■ Problem 1
Rewrite the southern rock en español article starting with "By Mark Kemp, Novello" and going on through "of the new New South.", putting "Music Factory" wherever "Film Foundry" appears.
■ Problem 2
Continue the article on southern rock en español from its final sentence.

[BEGIN Source document]

Viva la southern rock en español

By Mark Kemp, Novello Press, April, 2008

ON A HOT summer day in 2005, Juan Miguel Marin stood on the front steps of the Film Foundry in Charlotte, North Carolina, smiling radiantly and shaking people’s hands as they filed in the doors. His band, La Rúa, was about to premiere its first video, a narrative clip for the group’s regional single, “El Chanchito,” which translates in Spanish as “The Piggybank.” La Rúa, a five-piece rock band made up of young Venezuelans and Ecuadorians, made history that day. In their music — and in the video for “El Chanchito,” in particular — Juan Miguel and his friends documented the evolving story of the new New South.

“El Chanchito” is high-energy rock en español — rock ‘n’ roll sung in Spanish — in which Juan Miguel sings of a young Latin American immigrant named Samuel, who works multiple jobs to save money for his girlfriend Marta to come across the border and be with him in the United States. Samuel isn’t a grape-picker in California or a ranchero in Texas — he washes dishes in a Southern greasy spoon, loads trucks at a warehouse and sweats on construction jobs in North Carolina’s fastest-growing metropolis. The images in La Rúa’s video are quintessentially Southern: hot rural roads, rich green grass and trees, deep red dirt, dusty construction sites and a gritty pool-hall parking lot filled with people in jeans and T-shirts, dancing and singing.

These are images of the South in which I grew up during the 1970s — beautiful, simple, soulful — but the people in the frames look very different from the young people of my generation. They’re not just black or white; they’re multiple shades in between. And they don’t speak just English; most of them also speak Spanish. In historically Hispanic-heavy areas of the US, such as New York City or Miami, Texas or the West Coast, these images wouldn’t seem particularly new or noteworthy. But for those of us who grew up in the black-and-white South, the Latinization of this region is nothing short of amazing. Our old Andy Griffith main drags and Sanford & Son junkyards are transforming into a colorful mosaic of new languages, new cuisines, new visual arts and, perhaps most exciting of all, new styles of music. When a pickup truck rumbles up next to your car at a stoplight in today’s South, it’s not necessarily Bubba at the wheel with a rifle rack and hunting dogs behind him, rocking to Lynyrd Skynyrd or swaying to the sweet country moan of Randy Travis. It may be José and a handful of his buddies, blasting the latest album by Mexican rockers Maná or norteño kings Los Tigres del Norte.

[END Source document]
[BEGIN Recorded information]

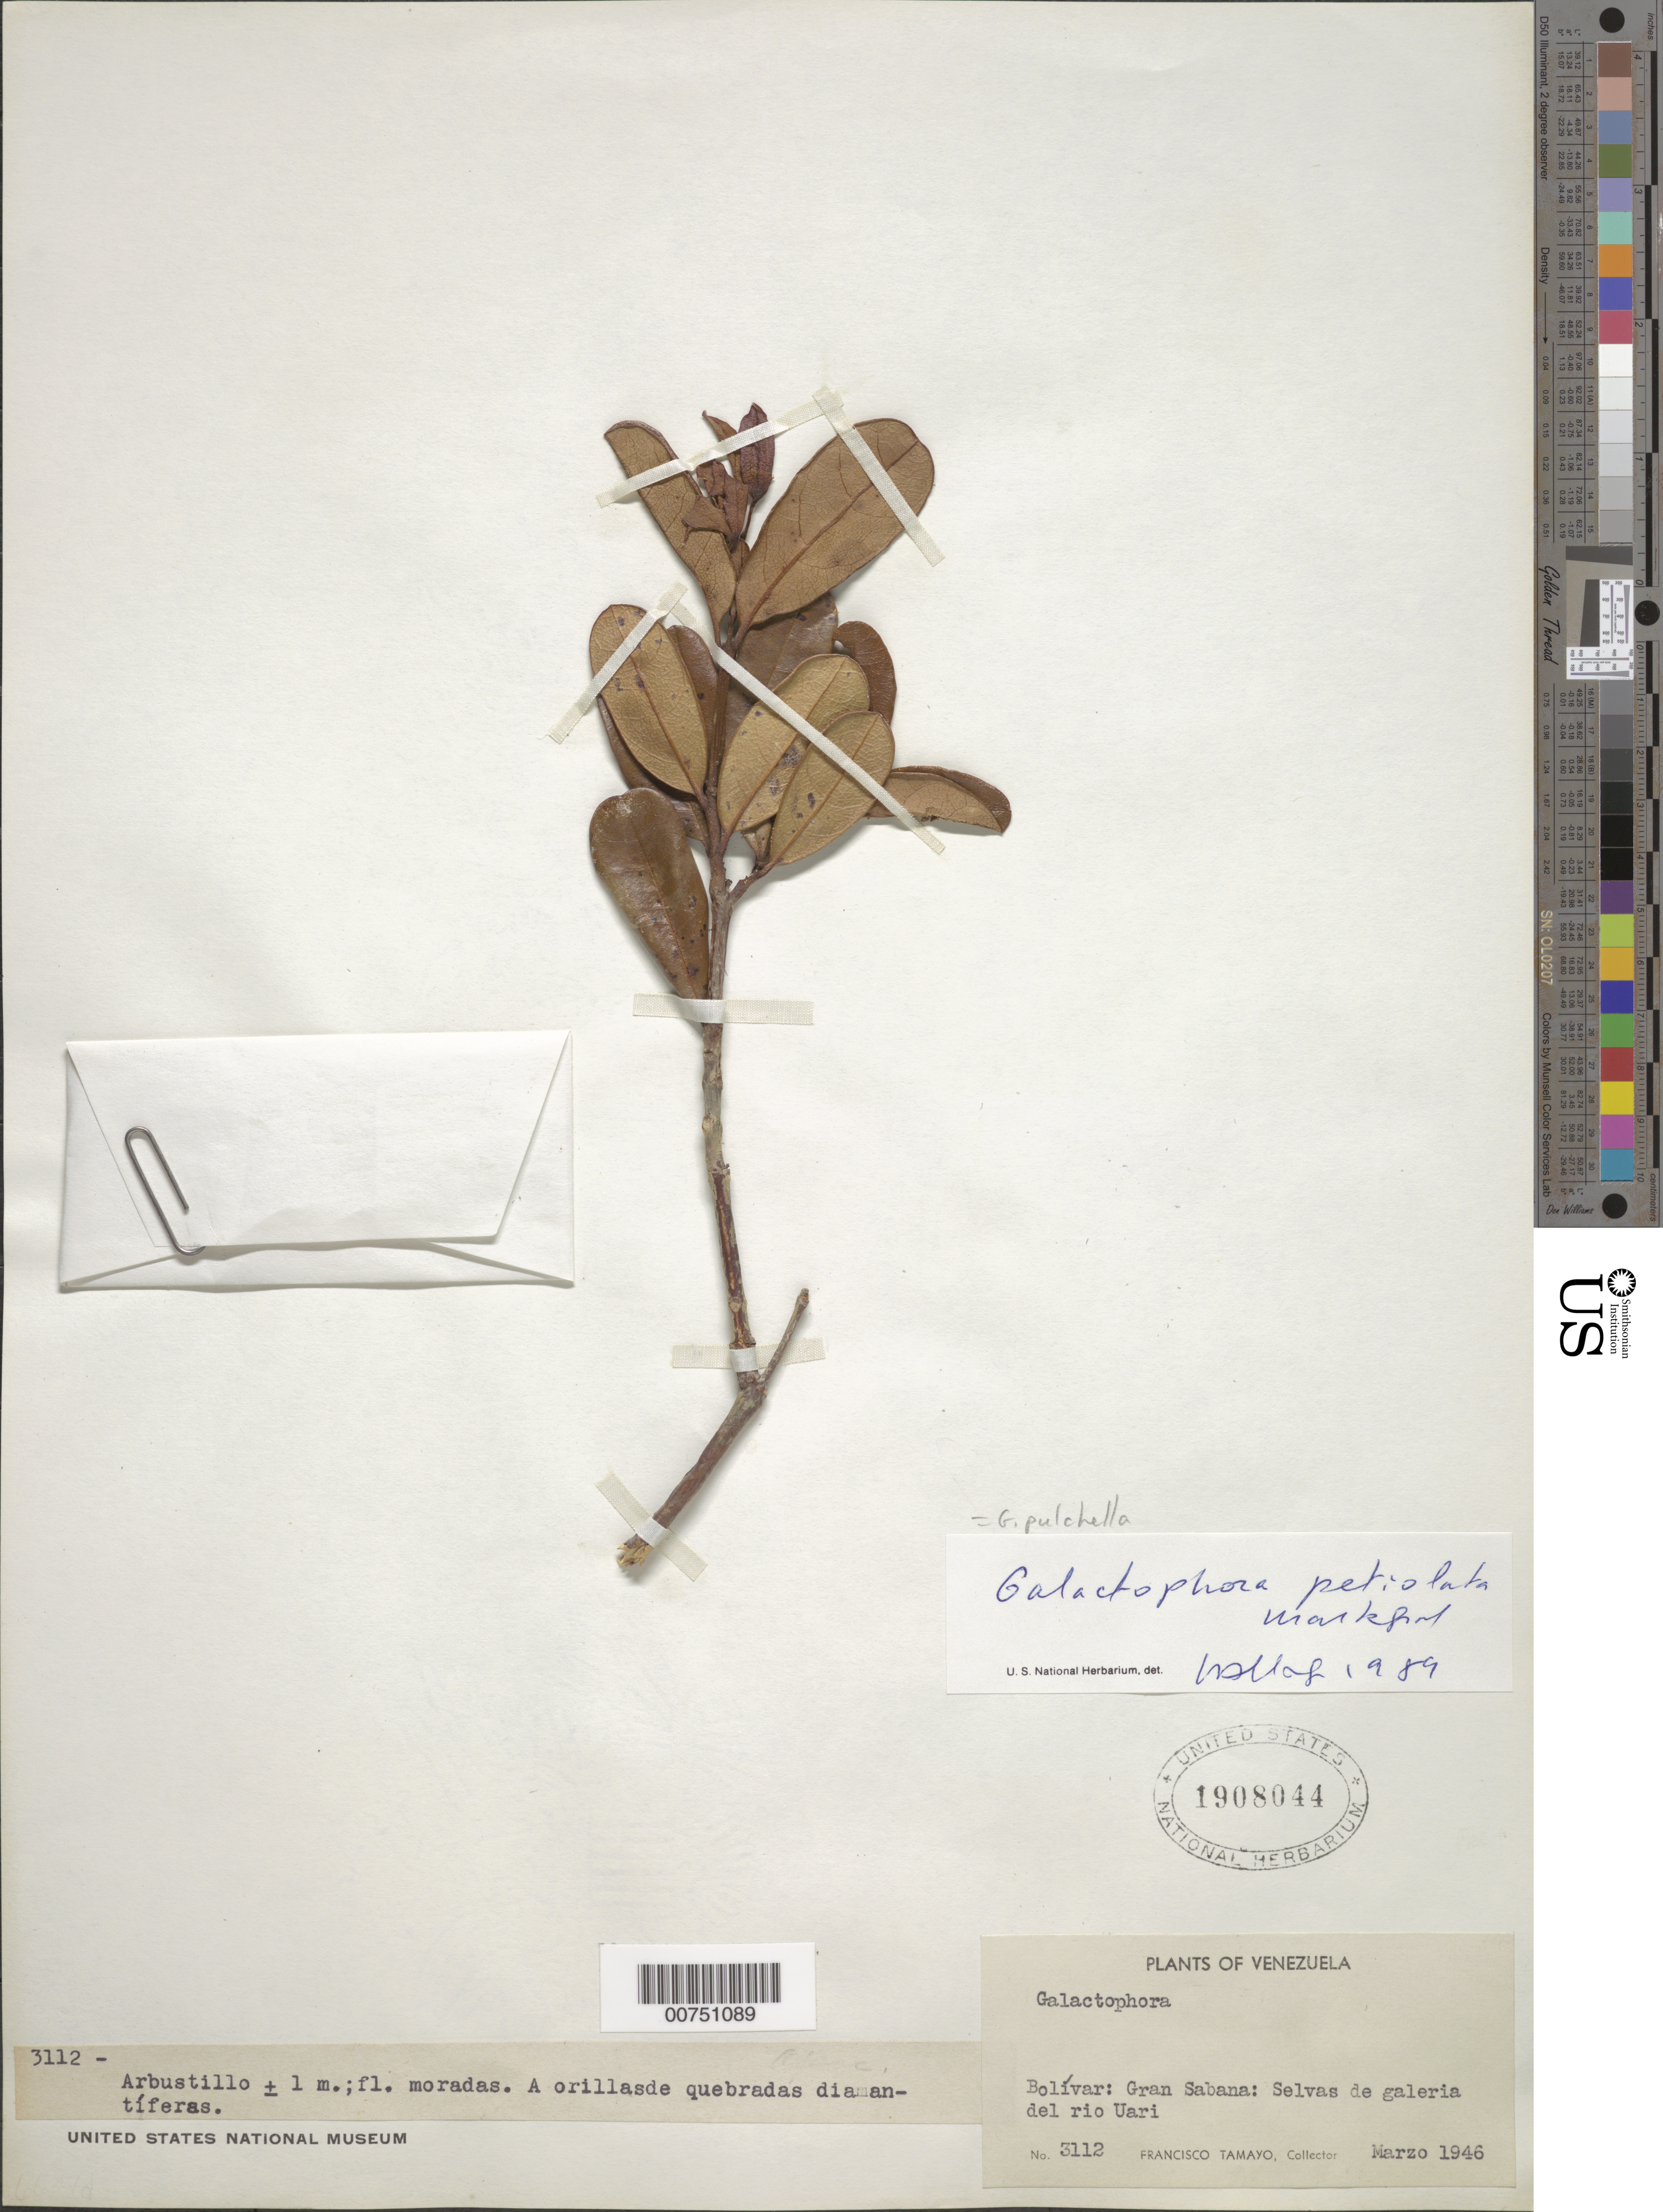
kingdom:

[END Recorded information]

■ Output 1
By Mark Kemp, Novello Press, April, 2008

ON A HOT summer day in 2005, Juan Miguel Marin stood on the front steps of the Music Factory in Charlotte, North Carolina, smiling radiantly and shaking people’s hands as they filed in the doors. His band, La Rúa, was about to premiere its first video, a narrative clip for the group’s regional single, “El Chanchito,” which translates in Spanish as “The Piggybank.” La Rúa, a five-piece rock band made up of young Venezuelans and Ecuadorians, made history that day. In their music — and in the video for “El Chanchito,” in particular — Juan Miguel and his friends documented the evolving story of the new New South.

■ Output 2
DURING THE 1990s, the South experienced an unprecedented Hispanic population explosion. In the Carolinas, the number of Spanish-speaking residents more than tripled. In 1990, North Carolina’s Hispanic population was 76,726. By 2004, it had reached 600,913. In South Carolina during the ’90s, the Hispanic population increased from 30,551 to 96,178.

The growing presence of Latino culture has changed the landscape of the Carolinas dramatically, rendering the racial dynamics of the Old South much more complicated than in earlier times. These days, some blue-collar African-Americans complain as loudly of Latinos taking jobs as some blue-collar whites did of blacks in the post-Civil Rights years. And just as the Civil Rights era led to the blend of country, blues and gospel that were the raw ingredients of rock ‘n’ roll, the Latinization of the South is reconfiguring the recipe once again. It’s doing so not just by bringing immigration issues into the Spanish lyrics of rock songs like La Rúa’s ‘El Chanchito’, but also by blending the various rhythms of traditional Latin musical styles into the soundtrack of our daily lives. On the streets, at outdoor festivals and in nightclubs across the Carolinas, you can hear Mexican-related genres such as mariachi, tejano, norteño and musica ranchera, as well as Caribbean and Central and South American styles like bachata, cumbia, merengue and vallenato.

In the past, in Southern California, Texas and New York City, the blending of Latin musical styles with American styles led to genres like Chicano rock, conjunto and salsa. “It might take a few generations for the same thing to happen here,” says David Garcia, an ethnomusicologist at the University of North Carolina in Chapel Hill. “Based on these past examples in other parts of the country, more than likely something is going to happen.”

Indeed, in the past five years, bands performing rock en español in the Carolinas have begun to cross over to Anglo and African-American audiences, particularly in Charlotte, says Tony Arreaza, the former La Rúa guitarist who now plays in the electronic-rock band Eva Fina. “Charlotte is a real hot spot for the whole rock en español movement in the South,” says Arreaza, who also heads up Carlotan Rock, an annual festival of rock en español that’s brought international acts like the Venezuelan dance-rock band Los Amigos Invisibles. The festival also features regional Latin rock acts such as the Charlotte-based ska band Bakalao Stars, punk rockers Dorian Gris, the Fort Mill, SC-based reggaetón artist Buay Calito and the mainstream rock band Baco, from Winston-Salem. Carlotan Rock Productions also promotes big rock concerts throughout the year and is responsible for bringing to the Carolinas such internationally known artists as the critically acclaimed Mexican experimental rock band Café Tacuba and Spanish rock en español pioneers Hombres G. “These bands now see Charlotte as a must-stop city on their tours,” says Arreaza.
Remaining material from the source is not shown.